Brian and I gave Ella this spiffy Lego set I found at the thrift store months ago. It’s this “Little Forest Friends” set, and it looks like a Winnie-the-Pooh set was mixed in with it. It came in this gigantic storage bin, with these great building plates and everything. The set’s been discontinued, which is too bad, because it’s reallllllly adorable.

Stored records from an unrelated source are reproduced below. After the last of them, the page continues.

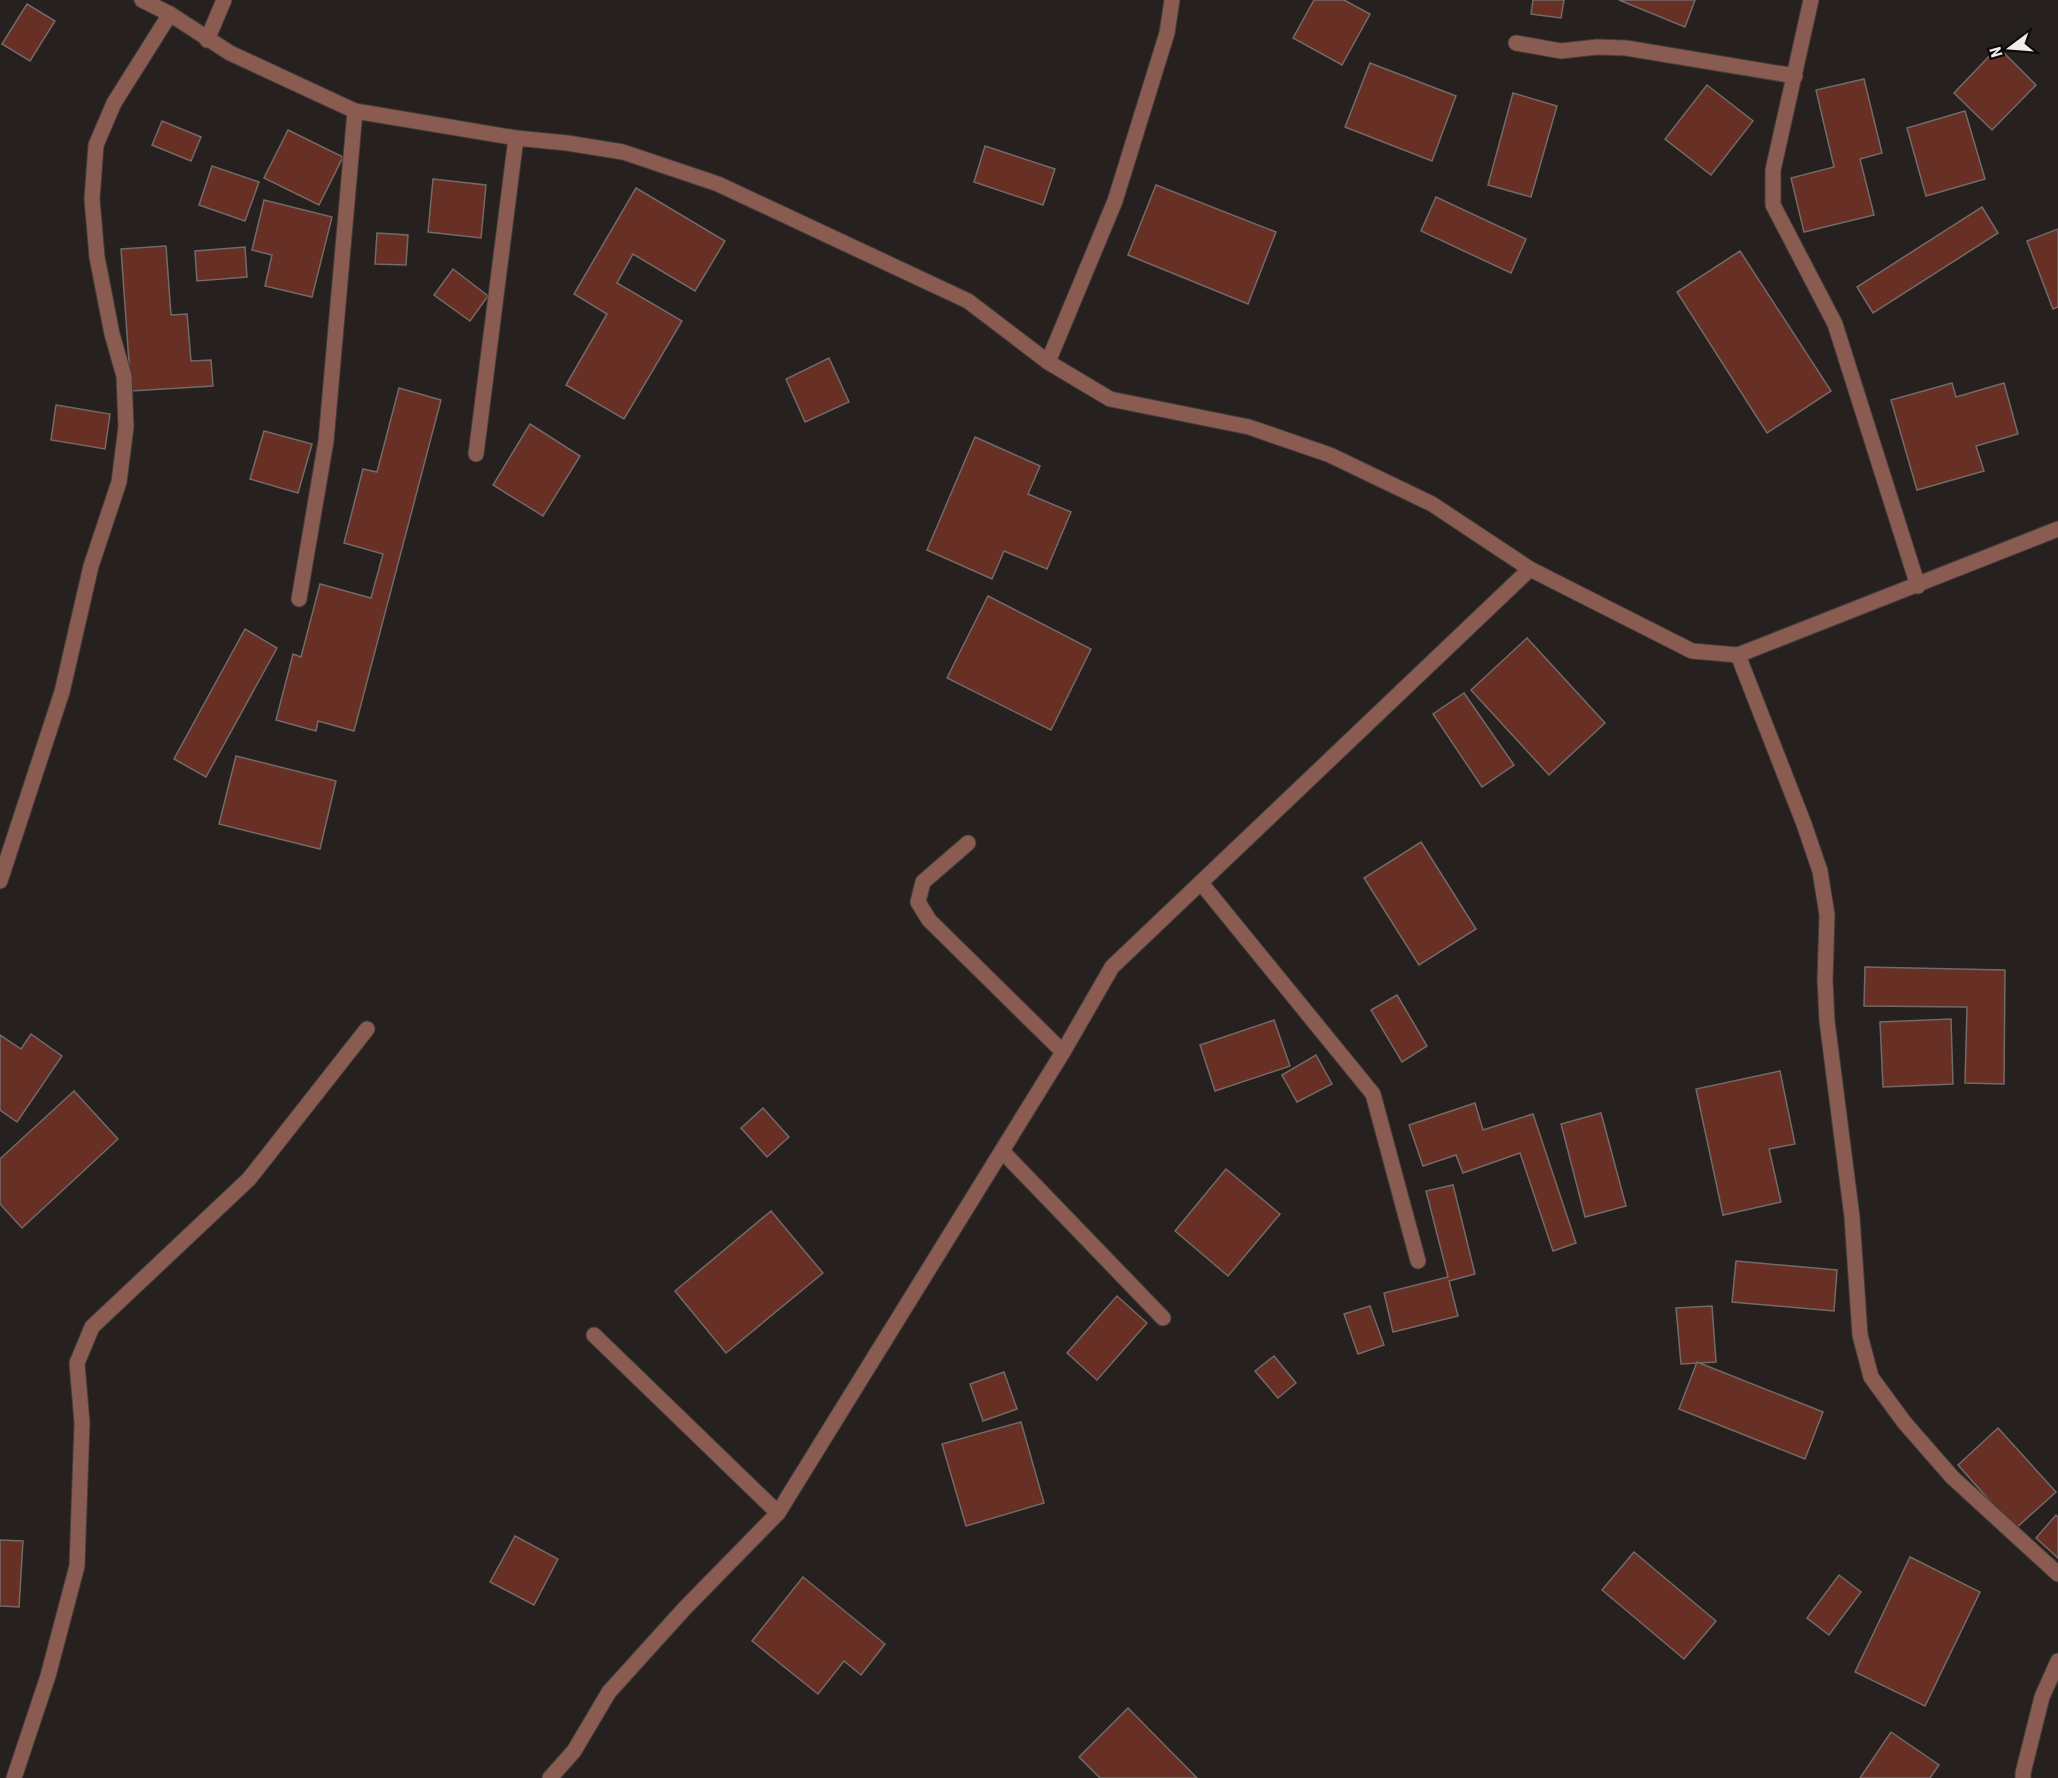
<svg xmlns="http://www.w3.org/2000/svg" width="2058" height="1778" font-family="'Roboto Condensed',sans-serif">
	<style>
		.building { fill: #682f24; stroke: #726a68; stroke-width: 1.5 }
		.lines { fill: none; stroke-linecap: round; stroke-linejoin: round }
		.lane-casing { stroke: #423d3b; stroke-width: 17 }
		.street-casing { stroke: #423d3b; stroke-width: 17 }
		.lane { stroke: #8a5b51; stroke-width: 15 }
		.street { stroke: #8a5b51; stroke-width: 15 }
	</style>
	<rect width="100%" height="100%" fill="#26201e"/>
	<!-- building -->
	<g class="building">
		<polygon points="1314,0 1344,0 1370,14 1342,65 1293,38"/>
		<polygon points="1533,0 1564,0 1561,18 1531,14"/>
		<polygon points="1619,0 1695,0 1685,27"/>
		<polygon points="27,4 55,21 30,61 2,44"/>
		<polygon points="1998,47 2036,85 1992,130 1954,93"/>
		<polygon points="1370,63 1456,96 1432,161 1345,127"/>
		<polygon points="1864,79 1882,153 1860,159 1874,215 1804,232 1791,178 1834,167 1816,90"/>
		<polygon points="1707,85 1753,121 1711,175 1665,139"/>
		<polygon points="1513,93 1557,106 1531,197 1488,185"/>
		<polygon points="1965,111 1985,179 1926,196 1907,128"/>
		<polygon points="162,121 201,137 191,161 152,145"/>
		<polygon points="288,130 343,157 319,205 264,178"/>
		<polygon points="985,146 1055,169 1043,205 974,182"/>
		<polygon points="212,166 259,182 245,221 199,205"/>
		<polygon points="433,179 486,185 481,238 428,232"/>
		<polygon points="1156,185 1276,232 1248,304 1128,255"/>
		<polygon points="636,188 725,241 695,291 633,254 617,283 682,321 624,419 566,385 607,314 574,294"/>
		<polygon points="1436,197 1526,239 1511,273 1421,231"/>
		<polygon points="264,200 332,217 312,297 265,286 272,255 252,250"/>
		<polygon points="1982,207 1998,233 1873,313 1857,287"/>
		<polygon points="2058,229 2058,307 2053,309 2027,241"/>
		<polygon points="377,233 408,235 406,265 375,264"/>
		<polygon points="166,246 171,315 187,314 191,361 211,360 213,386 131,391 121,249"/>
		<polygon points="245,247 247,277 197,281 195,251"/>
		<polygon points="1740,251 1831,391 1767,433 1677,292"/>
		<polygon points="453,269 488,296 470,321 434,295"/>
		<polygon points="829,358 849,402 805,422 786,379"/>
		<polygon points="1952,383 1956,397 2004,383 2018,434 1976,446 1984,471 1917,490 1891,400"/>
		<polygon points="399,388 441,400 354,731 318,721 316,731 276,720 293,654 301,657 320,584 371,598 383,554 344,543 363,469 377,472"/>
		<polygon points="56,405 110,414 105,449 51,440"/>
		<polygon points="530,424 580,456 543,516 493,485"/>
		<polygon points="264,431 312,444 298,493 250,479"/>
		<polygon points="975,437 1040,466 1028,494 1071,512 1047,569 1004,551 992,579 927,550"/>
		<polygon points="988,596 1091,649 1051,730 947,678"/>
		<polygon points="245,629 277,648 206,777 174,759"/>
		<polygon points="1527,638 1605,723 1549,775 1471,690"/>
		<polygon points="1464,693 1514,765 1482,787 1433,714"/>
		<polygon points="236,756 336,781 320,849 219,824"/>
		<polygon points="1421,842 1476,929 1419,965 1364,878"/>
		<polygon points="1865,967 2005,970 2004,1084 1965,1083 1967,1007 1864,1006"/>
		<polygon points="1397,995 1427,1046 1402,1062 1371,1010"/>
		<polygon points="1951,1019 1953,1084 1883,1087 1880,1022"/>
		<polygon points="1274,1020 1290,1066 1215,1091 1200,1045"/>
		<polygon points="31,1034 62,1056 17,1122 0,1110 0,1035 21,1049"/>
		<polygon points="1316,1055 1332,1084 1297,1102 1282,1075"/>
		<polygon points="1780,1071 1795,1144 1769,1149 1781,1202 1723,1215 1696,1089"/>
		<polygon points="74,1091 118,1139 22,1228 0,1204 0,1159"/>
		<polygon points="1475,1103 1483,1130 1533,1114 1576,1243 1553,1251 1520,1153 1463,1173 1456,1155 1423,1166 1409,1125"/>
		<polygon points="763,1108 789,1137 767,1157 741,1128"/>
		<polygon points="1601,1113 1626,1206 1585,1217 1561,1124"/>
		<polygon points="1226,1169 1280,1214 1228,1276 1175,1231"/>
		<polygon points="1453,1185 1475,1274 1449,1281 1458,1316 1393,1332 1384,1293 1448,1277 1426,1191"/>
		<polygon points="771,1211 823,1273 726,1353 675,1291"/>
		<polygon points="1736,1261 1837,1270 1834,1311 1732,1302"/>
		<polygon points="1117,1296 1147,1323 1097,1380 1067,1353"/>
		<polygon points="1370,1306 1384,1345 1358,1354 1344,1314"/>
		<polygon points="1712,1306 1716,1362 1681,1364 1676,1308"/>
		<polygon points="1274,1356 1296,1383 1278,1398 1255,1371"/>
		<polygon points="1697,1362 1823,1412 1805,1459 1679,1409"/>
		<polygon points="1004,1372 1017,1409 983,1421 970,1384"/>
		<polygon points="1021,1422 1044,1503 966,1526 942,1444"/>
		<polygon points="1998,1428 2056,1492 2015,1529 1958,1465"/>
		<polygon points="2056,1515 2058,1517 2058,1558 2036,1538"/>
		<polygon points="515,1536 558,1559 534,1605 490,1582"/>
		<polygon points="0,1540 23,1541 19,1607 0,1606"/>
		<polygon points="1634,1552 1716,1621 1684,1659 1602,1590"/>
		<polygon points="1910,1557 1980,1592 1925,1706 1855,1672"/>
		<polygon points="1839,1575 1861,1592 1829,1635 1807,1618"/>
		<polygon points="803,1577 885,1644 861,1675 844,1661 818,1694 752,1641"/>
		<polygon points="1128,1708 1197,1778 1100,1778 1079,1757"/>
		<polygon points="1891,1732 1939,1765 1930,1778 1860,1778"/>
	</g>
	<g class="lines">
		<defs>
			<polyline id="lane" points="594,1335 778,1513"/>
			<g id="street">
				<polyline points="142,0 170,14 230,53 355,111 516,138 567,143 623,152 718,184 968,301 1048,362 1110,399 1249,427 1330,455 1432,504 1530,569 1692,651 1738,655 2058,529"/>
				<polyline points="1811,0 1773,170 1773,205 1835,324 1918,586"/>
				<polyline points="207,40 224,0"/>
				<polyline points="1516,43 1561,51 1597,47 1626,48 1795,76"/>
				<polyline points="1048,362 1115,201 1167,33 1172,0"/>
				<polyline points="476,454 516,138"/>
				<polyline points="299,599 326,441 355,111"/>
				<polyline points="1738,655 1804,824 1820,871 1827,915 1825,980 1827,1021 1852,1217 1860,1335 1871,1377 1904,1422 1952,1477 2058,1574"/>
				<polyline points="968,843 923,882 918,902 929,920 1063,1052"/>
				<polyline points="0,881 62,692 91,566 119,482 126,427 124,376 112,334 97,257 92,199 96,145 114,103 170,14"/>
				<polyline points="1201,883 1373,1094 1418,1261"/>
				<polyline points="1002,1151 1163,1318"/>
				<polyline points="14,1778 48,1676 77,1566 82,1423 77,1363 92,1327 249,1179 367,1029"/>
				<polyline points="550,1778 574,1751 609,1692 685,1608 778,1513 1063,1052 1112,967 1530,569"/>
				<polyline points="2023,1778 2023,1773 2042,1697 2058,1661"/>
			</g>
		</defs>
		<!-- lane casing -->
		<use href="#lane" class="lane-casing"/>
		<!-- street casing -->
		<use href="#street" class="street-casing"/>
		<!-- lane -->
		<use href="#lane" class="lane"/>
		<!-- street -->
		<use href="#street" class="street"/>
	</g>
	<!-- north arrow -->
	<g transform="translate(2010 48) rotate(254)" stroke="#0d0a0a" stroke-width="4.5" paint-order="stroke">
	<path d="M0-4.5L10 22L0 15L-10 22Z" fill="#f1edec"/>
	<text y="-9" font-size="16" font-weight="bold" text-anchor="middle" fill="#f1edec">N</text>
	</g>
</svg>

Jeffrey and Eleanor spent the entire afternoon after the party playing “Honey Village.” In fact, they are still playing that game as I type this. Says Jeffrey: “Winnie the Pooh is a honey bounty hunter.”

Oh — I also made these candy “Tiger Tails,” which was inspired by a recipe from my Sticky, Chewy, Messy, Gooey cookbook. What are they? Marshmallows . . . dipped in caramel . . . dipped in candy coating . . . drizzled with chocolate . . . on a stick. They are inspired by a candy that is made and sold at Disneyland. They are INTENSE. Jeffrey, who usually inhales his treats, nibbled halfway through his Tiger Tail and then declared that he was “full.” Eleanor still hasn’t finished hers.

But she looks adorable eating it, doesn’t she?

Too Big For His Britches

I was nursing William on the couch a few days ago, and when I looked down, this is what I saw:

william-toes.jpg

Hmm. Methinks our boy is growing bigger. At least, his toes are. I’m a bit sorry to retire this suit — I remember Jeffrey wearing it, and it’s rather snuggly. Even with the added bonus of easy toe access, it’s not worth keeping anymore. Sigh.